Quizá el mayor defecto de su filmografía sea, precisamente, su tendencia a la exhibición retórica y al manierismo postmoderno. En en su cine no existen la medida, ni la contención cuando los diferentes niveles de la narración empiezan a desdoblarse, a multiplicarse a confundirse entre ellos. Pareciera que cuando su ánime entra en el territorio de la paranoia caleidoscópica, ya nunca hubiera vuelta atrás y que Satoshi no supiera nunca cuando dejar de darle vueltas a las tuercas de su maquinaria. Sucede en Millenium Actress (2002), en la que Chiyoko Fujiwara, una actriz retirada, repasa su biografía a instancias de un joven director de cine admirador que acude a visitarla. A lo largo de su semblanza biográfica, Chiyoko entremezcla episodios de su vida durante los años de la Segunda Guerra Mundial y la consiguiente posguerra, con las andanzas de los personajes que representó en sus películas. Como es de esperar en las producciones de Kon, los dos planos de realidad terminan entremezclándose, la realidad del personaje se imbuye de la ficción de sus actuaciones y el espectador desconcertado termina asiendo hilos que en realidad no hacen sino enredarse en una fascinante madeja argumental. Porque, seguramente, el conflicto en las tramas de este director nace de la confusión y crece de forma irregular, pero éstas nunca, nunca pierden su capacidad hipnótica. El espectador asiste embelesado al espectáculo de la confusión.
Repetición paranoica y obsesión son dos constantes dentro de la filmografía de Kon. Están presentes en Perfect Blue (en el contexto del mundo del espectáculo), en Millenium Actress (en el mundo del celuloide), en Paprika (dentro del universo de las realidades virtuales) y hasta en los capítulos de la serie de animación Paranoia Agent (en la que de nuevo surge la duda entre lo real y lo imaginado) firmados por él... Son dos ingredientes que alimentan un cine que podríamos situar dentro del género negro.
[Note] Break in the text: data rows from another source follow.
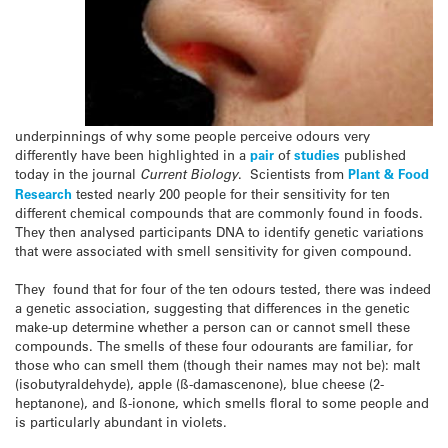
underpinnings of why some people perceive odours very
differently have been highlighted in a
pair
of
studies
published
today in the journal
Current Biology
. Scientists from
Plant & Food
Research
tested nearly 200 people for their sensitivity for ten
different chemical compounds that are commonly found in foods.
They then analysed participants DNA to identify genetic variations
that were associated with smell sensitivity for given compound.
They found that for four of the ten odours tested, there was indeed
a genetic association, suggesting that differences in the genetic
make-up determine whether a person can or cannot smell these
compounds. The smells of these four odourants are familiar, for
those who can smell them (though their names may not be): malt
(isobutyraldehyde), apple (ß-damascenone), blue cheese (2-
heptanone), and ß-ionone, which smells floral to some people and
is particularly abundant in violets.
Los thrillers de Kon tienen esa cualidad especial que caracteriza a cierta literatura (lo vemos en el clásico Azul casi transparente, de Ryu Murakami, por ejemplo) o cine oriental, como el del coreano Bong Joon-ho (autor de la excelente y turbadora Memorias de un asesino, 2003). Misterio, corrupción y sexualidad explícita aparecen filtrados por un turbulento realismo mágico nipón que, sin dejar de ser deudor del género negro clásico norteamericano (el de los Chandler y Hammett), se acerca a la liga de los artistas del extrañamiento, en la que juega gente como David Lynch o Daniel Clowes. Aunque, es verdad, parte de ese extrañamiento se debe a la incomprensión y el desconcierto con los que se reciben en occidente muchas de las costumbres, actitudes y filosofías del pueblo japonés, y de los países del lejano oriente en general. Nos cuesta entender el fenómeno fan tal y como aparece en Perfect Blue o la exhibición de la sexualidad casi adolescente que se subraya en el anime, los videojuegos y el manga japonés, pero en el fondo, en esa puerta a lo desconocido que se nos abre es donde reside el encanto de creadores tan singulares como lo fue Satoshi Kon.